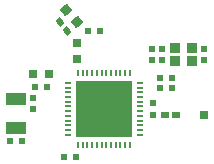
<source format=gtp>
G04 Layer_Color=8421504*
%FSLAX24Y24*%
%MOIN*%
G70*
G01*
G75*
%ADD10R,0.0300X0.0300*%
%ADD11R,0.0197X0.0236*%
%ADD12R,0.0236X0.0197*%
%ADD13R,0.0295X0.0315*%
G04:AMPARAMS|DCode=14|XSize=31.5mil|YSize=29.5mil|CornerRadius=0mil|HoleSize=0mil|Usage=FLASHONLY|Rotation=40.000|XOffset=0mil|YOffset=0mil|HoleType=Round|Shape=Rectangle|*
%AMROTATEDRECTD14*
4,1,4,-0.0026,-0.0214,-0.0216,0.0012,0.0026,0.0214,0.0216,-0.0012,-0.0026,-0.0214,0.0*
%
%ADD14ROTATEDRECTD14*%

%ADD15R,0.0256X0.0197*%
%ADD16R,0.0315X0.0295*%
G04:AMPARAMS|DCode=17|XSize=19.7mil|YSize=25.6mil|CornerRadius=0mil|HoleSize=0mil|Usage=FLASHONLY|Rotation=40.000|XOffset=0mil|YOffset=0mil|HoleType=Round|Shape=Rectangle|*
%AMROTATEDRECTD17*
4,1,4,0.0007,-0.0161,-0.0158,0.0035,-0.0007,0.0161,0.0158,-0.0035,0.0007,-0.0161,0.0*
%
%ADD17ROTATEDRECTD17*%

%ADD18O,0.0256X0.0079*%
%ADD19O,0.0079X0.0256*%
%ADD20R,0.1850X0.1850*%
%ADD21R,0.0374X0.0335*%
%ADD22R,0.0709X0.0394*%
D10*
X3350Y-197D02*
D03*
D11*
X3340Y2007D02*
D03*
Y1613D02*
D03*
X1940Y1613D02*
D03*
Y2007D02*
D03*
X1650Y197D02*
D03*
Y-197D02*
D03*
X1590Y1613D02*
D03*
Y2007D02*
D03*
X-2380Y377D02*
D03*
Y-17D02*
D03*
D12*
X-1903Y740D02*
D03*
X-2297D02*
D03*
X-923Y-1610D02*
D03*
X-1317D02*
D03*
X2277Y680D02*
D03*
X1883D02*
D03*
X1883Y1030D02*
D03*
X2277D02*
D03*
X-2743Y-1060D02*
D03*
X-3137D02*
D03*
X-517Y2590D02*
D03*
X-123D02*
D03*
D13*
X-2366Y1150D02*
D03*
X-1834D02*
D03*
D14*
X-909Y2878D02*
D03*
X-1251Y3286D02*
D03*
D15*
X2397Y-200D02*
D03*
X2023D02*
D03*
D16*
X-890Y2188D02*
D03*
Y1656D02*
D03*
D17*
X-1230Y2599D02*
D03*
X-1470Y2885D02*
D03*
D18*
X-1191Y866D02*
D03*
Y709D02*
D03*
Y551D02*
D03*
Y394D02*
D03*
Y236D02*
D03*
Y79D02*
D03*
Y-79D02*
D03*
Y-236D02*
D03*
Y-394D02*
D03*
Y-551D02*
D03*
Y-709D02*
D03*
Y-866D02*
D03*
X1191D02*
D03*
Y-709D02*
D03*
Y-551D02*
D03*
Y-394D02*
D03*
Y-236D02*
D03*
Y-79D02*
D03*
Y79D02*
D03*
Y236D02*
D03*
Y394D02*
D03*
Y551D02*
D03*
Y709D02*
D03*
Y866D02*
D03*
D19*
X-866Y-1191D02*
D03*
X-709D02*
D03*
X-551D02*
D03*
X-394D02*
D03*
X-236D02*
D03*
X-79D02*
D03*
X79D02*
D03*
X236D02*
D03*
X394D02*
D03*
X551D02*
D03*
X709D02*
D03*
X866D02*
D03*
Y1191D02*
D03*
X709D02*
D03*
X551D02*
D03*
X394D02*
D03*
X236D02*
D03*
X79D02*
D03*
X-79D02*
D03*
X-236D02*
D03*
X-394D02*
D03*
X-551D02*
D03*
X-709D02*
D03*
X-866D02*
D03*
D20*
X0Y0D02*
D03*
D21*
X2354Y1584D02*
D03*
Y2036D02*
D03*
X2925D02*
D03*
Y1584D02*
D03*
D22*
X-2940Y-642D02*
D03*
Y342D02*
D03*
M02*

</source>
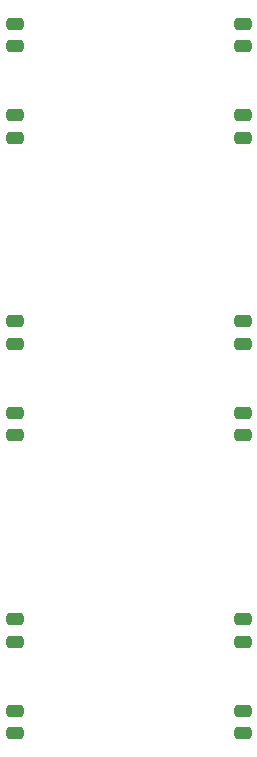
<source format=gbr>
%TF.GenerationSoftware,KiCad,Pcbnew,8.0.4*%
%TF.CreationDate,2024-09-16T10:23:00-03:00*%
%TF.ProjectId,drivers_panelized,64726976-6572-4735-9f70-616e656c697a,rev?*%
%TF.SameCoordinates,Original*%
%TF.FileFunction,Paste,Bot*%
%TF.FilePolarity,Positive*%
%FSLAX46Y46*%
G04 Gerber Fmt 4.6, Leading zero omitted, Abs format (unit mm)*
G04 Created by KiCad (PCBNEW 8.0.4) date 2024-09-16 10:23:00*
%MOMM*%
%LPD*%
G01*
G04 APERTURE LIST*
G04 Aperture macros list*
%AMRoundRect*
0 Rectangle with rounded corners*
0 $1 Rounding radius*
0 $2 $3 $4 $5 $6 $7 $8 $9 X,Y pos of 4 corners*
0 Add a 4 corners polygon primitive as box body*
4,1,4,$2,$3,$4,$5,$6,$7,$8,$9,$2,$3,0*
0 Add four circle primitives for the rounded corners*
1,1,$1+$1,$2,$3*
1,1,$1+$1,$4,$5*
1,1,$1+$1,$6,$7*
1,1,$1+$1,$8,$9*
0 Add four rect primitives between the rounded corners*
20,1,$1+$1,$2,$3,$4,$5,0*
20,1,$1+$1,$4,$5,$6,$7,0*
20,1,$1+$1,$6,$7,$8,$9,0*
20,1,$1+$1,$8,$9,$2,$3,0*%
G04 Aperture macros list end*
%ADD10RoundRect,0.250000X0.475000X-0.250000X0.475000X0.250000X-0.475000X0.250000X-0.475000X-0.250000X0*%
G04 APERTURE END LIST*
D10*
%TO.C,C2*%
X113550000Y-123316667D03*
X113550000Y-121416667D03*
%TD*%
%TO.C,C2*%
X132850000Y-123316667D03*
X132850000Y-121416667D03*
%TD*%
%TO.C,C2*%
X113550000Y-72916667D03*
X113550000Y-71016667D03*
%TD*%
%TO.C,C2*%
X132850000Y-72916667D03*
X132850000Y-71016667D03*
%TD*%
%TO.C,C2*%
X113550000Y-98116667D03*
X113550000Y-96216667D03*
%TD*%
%TO.C,C2*%
X132850000Y-98116667D03*
X132850000Y-96216667D03*
%TD*%
%TO.C,C1*%
X132850000Y-115566667D03*
X132850000Y-113666667D03*
%TD*%
%TO.C,C1*%
X113550000Y-65166667D03*
X113550000Y-63266667D03*
%TD*%
%TO.C,C1*%
X113550000Y-115566667D03*
X113550000Y-113666667D03*
%TD*%
%TO.C,C1*%
X132850000Y-90366667D03*
X132850000Y-88466667D03*
%TD*%
%TO.C,C1*%
X113550000Y-90366667D03*
X113550000Y-88466667D03*
%TD*%
%TO.C,C1*%
X132850000Y-65166667D03*
X132850000Y-63266667D03*
%TD*%
M02*

</source>
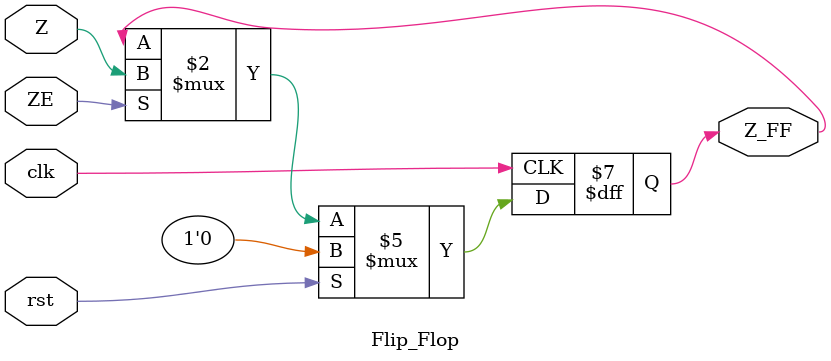
<source format=v>
`timescale 1ns / 1ps


module Flip_Flop(
    input        clk,
    input        rst, 
    input        ZE,    // Zero Flag Enable
    input        Z,     // Zero Flag from ALU
    output reg   Z_FF   // Stored Zero Flag
);

    always @(posedge clk) begin
        if(rst)begin //when reset is high reset Z_FF
            Z_FF <= 0;
       end else begin
            if (ZE) begin
                Z_FF <= Z;  // Store Z when ZE is active
            end
       end
    end

endmodule
</source>
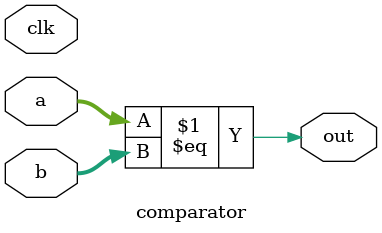
<source format=sv>
/*
 * N-bit comparator
 */
module comparator #(parameter width = 9)
(
    input clk,
    input [width-1:0] a, b,
    output logic out
);


assign out = a == b;

endmodule : comparator

</source>
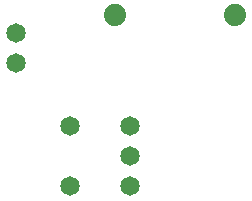
<source format=gbl>
G04 Layer: BottomLayer*
G04 EasyEDA v6.5.44, 2024-08-04 20:28:30*
G04 8295df91b2f84a2d9169b475f636a574,b0d0efe6ac584fe99c24f131b36d675a,10*
G04 Gerber Generator version 0.2*
G04 Scale: 100 percent, Rotated: No, Reflected: No *
G04 Dimensions in millimeters *
G04 leading zeros omitted , absolute positions ,4 integer and 5 decimal *
%FSLAX45Y45*%
%MOMM*%

%ADD10C,1.6510*%
%ADD11C,1.8796*%
%ADD12C,1.6500*%

%LPD*%
D10*
G01*
X1231900Y4241800D03*
G01*
X1231900Y4495800D03*
D11*
G01*
X3086100Y4648200D03*
G01*
X2070100Y4648200D03*
D12*
G01*
X2197100Y3200400D03*
G01*
X2197100Y3454400D03*
G01*
X2197100Y3708400D03*
G01*
X1689100Y3708400D03*
G01*
X1689100Y3200400D03*
M02*

</source>
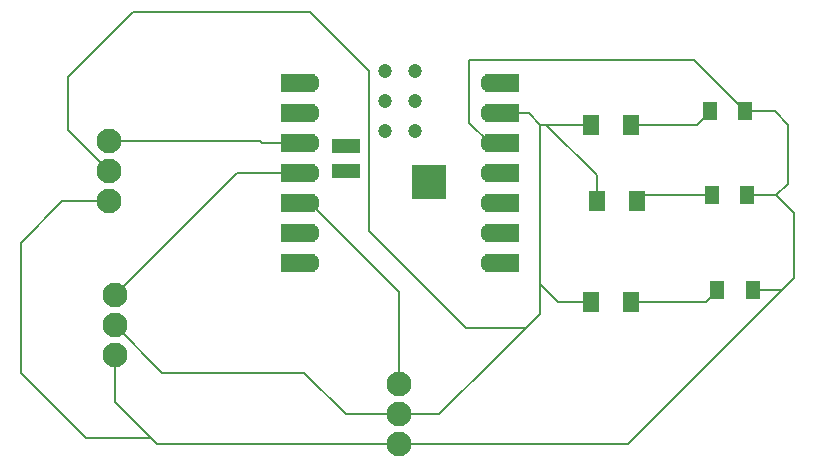
<source format=gbr>
%TF.GenerationSoftware,KiCad,Pcbnew,9.0.0*%
%TF.CreationDate,2025-11-15T10:21:15-05:00*%
%TF.ProjectId,final,66696e61-6c2e-46b6-9963-61645f706362,rev?*%
%TF.SameCoordinates,Original*%
%TF.FileFunction,Copper,L1,Top*%
%TF.FilePolarity,Positive*%
%FSLAX46Y46*%
G04 Gerber Fmt 4.6, Leading zero omitted, Abs format (unit mm)*
G04 Created by KiCad (PCBNEW 9.0.0) date 2025-11-15 10:21:15*
%MOMM*%
%LPD*%
G01*
G04 APERTURE LIST*
%TA.AperFunction,ComponentPad*%
%ADD10C,2.100000*%
%TD*%
%TA.AperFunction,SMDPad,CuDef*%
%ADD11R,1.400000X1.700000*%
%TD*%
%TA.AperFunction,SMDPad,CuDef*%
%ADD12R,1.200000X1.600000*%
%TD*%
%TA.AperFunction,ComponentPad*%
%ADD13C,1.600000*%
%TD*%
%TA.AperFunction,SMDPad,CuDef*%
%ADD14R,3.000000X1.600000*%
%TD*%
%TA.AperFunction,SMDPad,CuDef*%
%ADD15R,2.400000X1.200000*%
%TD*%
%TA.AperFunction,SMDPad,CuDef*%
%ADD16C,1.200000*%
%TD*%
%TA.AperFunction,SMDPad,CuDef*%
%ADD17R,3.000000X3.000000*%
%TD*%
%TA.AperFunction,Conductor*%
%ADD18C,0.200000*%
%TD*%
G04 APERTURE END LIST*
D10*
%TO.P,J1,1,Pin_1*%
%TO.N,Net-(J1-Pin_1)*%
X56000000Y-64420000D03*
%TO.P,J1,2,Pin_2*%
%TO.N,Net-(D1-K)*%
X56000000Y-66960000D03*
%TO.P,J1,3,Pin_3*%
X56000000Y-69500000D03*
%TD*%
D11*
%TO.P,D1,1,K*%
%TO.N,Net-(D1-K)*%
X96800000Y-63000000D03*
%TO.P,D1,2,A*%
%TO.N,Net-(D1-A)*%
X100200000Y-63000000D03*
%TD*%
D12*
%TO.P,R2,1*%
%TO.N,Net-(D1-K)*%
X110000000Y-69000000D03*
%TO.P,R2,2*%
%TO.N,Net-(D2-A)*%
X107000000Y-69000000D03*
%TD*%
D11*
%TO.P,D2,1,K*%
%TO.N,Net-(D1-K)*%
X97300000Y-69500000D03*
%TO.P,D2,2,A*%
%TO.N,Net-(D2-A)*%
X100700000Y-69500000D03*
%TD*%
D13*
%TO.P,M1,1,D0*%
%TO.N,unconnected-(M1-D0-Pad1)*%
X73000000Y-59500000D03*
D14*
X72000000Y-59500000D03*
D13*
%TO.P,M1,2,D1*%
%TO.N,unconnected-(M1-D1-Pad2)*%
X73000000Y-62040000D03*
D14*
X72000000Y-62040000D03*
D13*
%TO.P,M1,3,D2*%
%TO.N,Net-(J1-Pin_1)*%
X73000000Y-64580000D03*
D14*
X72000000Y-64580000D03*
D13*
%TO.P,M1,4,D3*%
%TO.N,Net-(J2-Pin_1)*%
X73000000Y-67120000D03*
D14*
X72000000Y-67120000D03*
D13*
%TO.P,M1,5,D4*%
%TO.N,Net-(J3-Pin_1)*%
X73000000Y-69660000D03*
D14*
X72000000Y-69660000D03*
D13*
%TO.P,M1,6,D5*%
%TO.N,unconnected-(M1-D5-Pad6)*%
X73000000Y-72200000D03*
D14*
X72000000Y-72200000D03*
D13*
%TO.P,M1,7,D6*%
%TO.N,unconnected-(M1-D6-Pad7)*%
X73000000Y-74740000D03*
D14*
X72000000Y-74740000D03*
D13*
%TO.P,M1,8,D7*%
%TO.N,unconnected-(M1-D7-Pad8)*%
X88235000Y-74740000D03*
D14*
X89235000Y-74740000D03*
D13*
%TO.P,M1,9,D8*%
%TO.N,unconnected-(M1-D8-Pad9)*%
X88235000Y-72200000D03*
D14*
X89235000Y-72200000D03*
D13*
%TO.P,M1,10,D9*%
%TO.N,unconnected-(M1-D9-Pad10)*%
X88235000Y-69660000D03*
D14*
X89235000Y-69660000D03*
D13*
%TO.P,M1,11,D10*%
%TO.N,unconnected-(M1-D10-Pad11)*%
X88235000Y-67120000D03*
D14*
X89235000Y-67120000D03*
D13*
%TO.P,M1,12,3V3*%
%TO.N,Net-(D1-K)*%
X88235000Y-64580000D03*
D14*
X89235000Y-64580000D03*
D13*
%TO.P,M1,13,GND*%
X88235000Y-62040000D03*
D14*
X89235000Y-62040000D03*
D13*
%TO.P,M1,14,5V*%
%TO.N,unconnected-(M1-5V-Pad14)*%
X88235000Y-59500000D03*
D14*
X89235000Y-59500000D03*
D15*
%TO.P,M1,15,BAT_GND*%
%TO.N,unconnected-(M1-BAT_GND-Pad15)*%
X76015000Y-64820000D03*
%TO.P,M1,16,BAT_VIN*%
%TO.N,unconnected-(M1-BAT_VIN-Pad16)*%
X76015000Y-66920000D03*
D16*
%TO.P,M1,17,MTDI*%
%TO.N,unconnected-(M1-MTDI-Pad17)*%
X79345000Y-58440000D03*
%TO.P,M1,18,EN*%
%TO.N,unconnected-(M1-EN-Pad18)*%
X79345000Y-60980000D03*
%TO.P,M1,19,MTMS*%
%TO.N,unconnected-(M1-MTMS-Pad19)*%
X79345000Y-63520000D03*
%TO.P,M1,20,MTCK*%
%TO.N,unconnected-(M1-MTCK-Pad20)*%
X81885000Y-63520000D03*
%TO.P,M1,21,GND*%
%TO.N,unconnected-(M1-GND-Pad21)*%
X81885000Y-60980000D03*
%TO.P,M1,22,MTDO*%
%TO.N,unconnected-(M1-MTDO-Pad22)*%
X81885000Y-58440000D03*
D17*
%TO.P,M1,23,THERMAL*%
%TO.N,unconnected-(M1-THERMAL-Pad23)*%
X83115000Y-67870000D03*
%TD*%
D12*
%TO.P,R1,1*%
%TO.N,Net-(D1-K)*%
X109875000Y-61855000D03*
%TO.P,R1,2*%
%TO.N,Net-(D1-A)*%
X106875000Y-61855000D03*
%TD*%
D10*
%TO.P,J2,1,Pin_1*%
%TO.N,Net-(J2-Pin_1)*%
X56500000Y-77450000D03*
%TO.P,J2,2,Pin_2*%
%TO.N,Net-(D1-K)*%
X56500000Y-79990000D03*
%TO.P,J2,3,Pin_3*%
X56500000Y-82530000D03*
%TD*%
%TO.P,J3,1,Pin_1*%
%TO.N,Net-(J3-Pin_1)*%
X80500000Y-85000000D03*
%TO.P,J3,2,Pin_2*%
%TO.N,Net-(D1-K)*%
X80500000Y-87540000D03*
%TO.P,J3,3,Pin_3*%
X80500000Y-90080000D03*
%TD*%
D11*
%TO.P,D3,1,K*%
%TO.N,Net-(D1-K)*%
X96800000Y-78000000D03*
%TO.P,D3,2,A*%
%TO.N,Net-(D3-A)*%
X100200000Y-78000000D03*
%TD*%
D12*
%TO.P,R3,1*%
%TO.N,Net-(D1-K)*%
X110500000Y-77000000D03*
%TO.P,R3,2*%
%TO.N,Net-(D3-A)*%
X107500000Y-77000000D03*
%TD*%
D18*
%TO.N,Net-(D1-K)*%
X56500000Y-82530000D02*
X56500000Y-86500000D01*
X92500000Y-63000000D02*
X93000000Y-63000000D01*
X83960000Y-87540000D02*
X88750000Y-82750000D01*
X60080000Y-90080000D02*
X80500000Y-90080000D01*
X80500000Y-87540000D02*
X83960000Y-87540000D01*
X113500000Y-68000000D02*
X112500000Y-69000000D01*
X86500000Y-62845000D02*
X88235000Y-64580000D01*
X56000000Y-69500000D02*
X52000000Y-69500000D01*
X80500000Y-90080000D02*
X99920000Y-90080000D01*
X86250000Y-80250000D02*
X91250000Y-80250000D01*
X92500000Y-63000000D02*
X91540000Y-62040000D01*
X93000000Y-63000000D02*
X96800000Y-63000000D01*
X48500000Y-84000000D02*
X54000000Y-89500000D01*
X56500000Y-86500000D02*
X59500000Y-89500000D01*
X112500000Y-69000000D02*
X114000000Y-70500000D01*
X48500000Y-73000000D02*
X48500000Y-84000000D01*
X78000000Y-72000000D02*
X86250000Y-80250000D01*
X52500000Y-63460000D02*
X52500000Y-59000000D01*
X56000000Y-66960000D02*
X52500000Y-63460000D01*
X113500000Y-63000000D02*
X113500000Y-68000000D01*
X92500000Y-76500000D02*
X92500000Y-63000000D01*
X88750000Y-82750000D02*
X91250000Y-80250000D01*
X52000000Y-69500000D02*
X48500000Y-73000000D01*
X109875000Y-61855000D02*
X112355000Y-61855000D01*
X86500000Y-57500000D02*
X86500000Y-62845000D01*
X114000000Y-70500000D02*
X114000000Y-76000000D01*
X110500000Y-77000000D02*
X113000000Y-77000000D01*
X97300000Y-69500000D02*
X97300000Y-67300000D01*
X91250000Y-80250000D02*
X92500000Y-79000000D01*
X58000000Y-53500000D02*
X73000000Y-53500000D01*
X76040000Y-87540000D02*
X80500000Y-87540000D01*
X96800000Y-78000000D02*
X94000000Y-78000000D01*
X60510000Y-84000000D02*
X72500000Y-84000000D01*
X52500000Y-59000000D02*
X58000000Y-53500000D01*
X59500000Y-89500000D02*
X60080000Y-90080000D01*
X99920000Y-90080000D02*
X113000000Y-77000000D01*
X94000000Y-78000000D02*
X92500000Y-76500000D01*
X78000000Y-58500000D02*
X78000000Y-72000000D01*
X112355000Y-61855000D02*
X113500000Y-63000000D01*
X105520000Y-57500000D02*
X86500000Y-57500000D01*
X54000000Y-89500000D02*
X59500000Y-89500000D01*
X97300000Y-67300000D02*
X93000000Y-63000000D01*
X72500000Y-84000000D02*
X76040000Y-87540000D01*
X56500000Y-79990000D02*
X60510000Y-84000000D01*
X88235000Y-62040000D02*
X91540000Y-62040000D01*
X113000000Y-77000000D02*
X114000000Y-76000000D01*
X109875000Y-61855000D02*
X105520000Y-57500000D01*
X92500000Y-79000000D02*
X92500000Y-76500000D01*
X73000000Y-53500000D02*
X78000000Y-58500000D01*
X112500000Y-69000000D02*
X110000000Y-69000000D01*
%TO.N,Net-(D1-A)*%
X100200000Y-63000000D02*
X105730000Y-63000000D01*
X105730000Y-63000000D02*
X106875000Y-61855000D01*
%TO.N,Net-(D2-A)*%
X101200000Y-69000000D02*
X100700000Y-69500000D01*
X107000000Y-69000000D02*
X101200000Y-69000000D01*
%TO.N,Net-(D3-A)*%
X100200000Y-78000000D02*
X106500000Y-78000000D01*
X106500000Y-78000000D02*
X107500000Y-77000000D01*
%TO.N,Net-(J1-Pin_1)*%
X73000000Y-64580000D02*
X68920000Y-64580000D01*
X68920000Y-64580000D02*
X68760000Y-64420000D01*
X68760000Y-64420000D02*
X56000000Y-64420000D01*
%TO.N,Net-(J2-Pin_1)*%
X66830000Y-67120000D02*
X73000000Y-67120000D01*
X56500000Y-77450000D02*
X66830000Y-67120000D01*
%TO.N,Net-(J3-Pin_1)*%
X80500000Y-77160000D02*
X73000000Y-69660000D01*
X80500000Y-85000000D02*
X80500000Y-77160000D01*
%TD*%
M02*

</source>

● Problem to work on:
Your reply should consist only of the lines from the one containing "X101200000Y-69000000D01*" through the last line of the records, each reproduced exactly.

● Answer section:
X101200000Y-69000000D01*
%TO.N,Net-(D3-A)*%
X100200000Y-78000000D02*
X106500000Y-78000000D01*
X106500000Y-78000000D02*
X107500000Y-77000000D01*
%TO.N,Net-(J1-Pin_1)*%
X73000000Y-64580000D02*
X68920000Y-64580000D01*
X68920000Y-64580000D02*
X68760000Y-64420000D01*
X68760000Y-64420000D02*
X56000000Y-64420000D01*
%TO.N,Net-(J2-Pin_1)*%
X66830000Y-67120000D02*
X73000000Y-67120000D01*
X56500000Y-77450000D02*
X66830000Y-67120000D01*
%TO.N,Net-(J3-Pin_1)*%
X80500000Y-77160000D02*
X73000000Y-69660000D01*
X80500000Y-85000000D02*
X80500000Y-77160000D01*
%TD*%
M02*

</source>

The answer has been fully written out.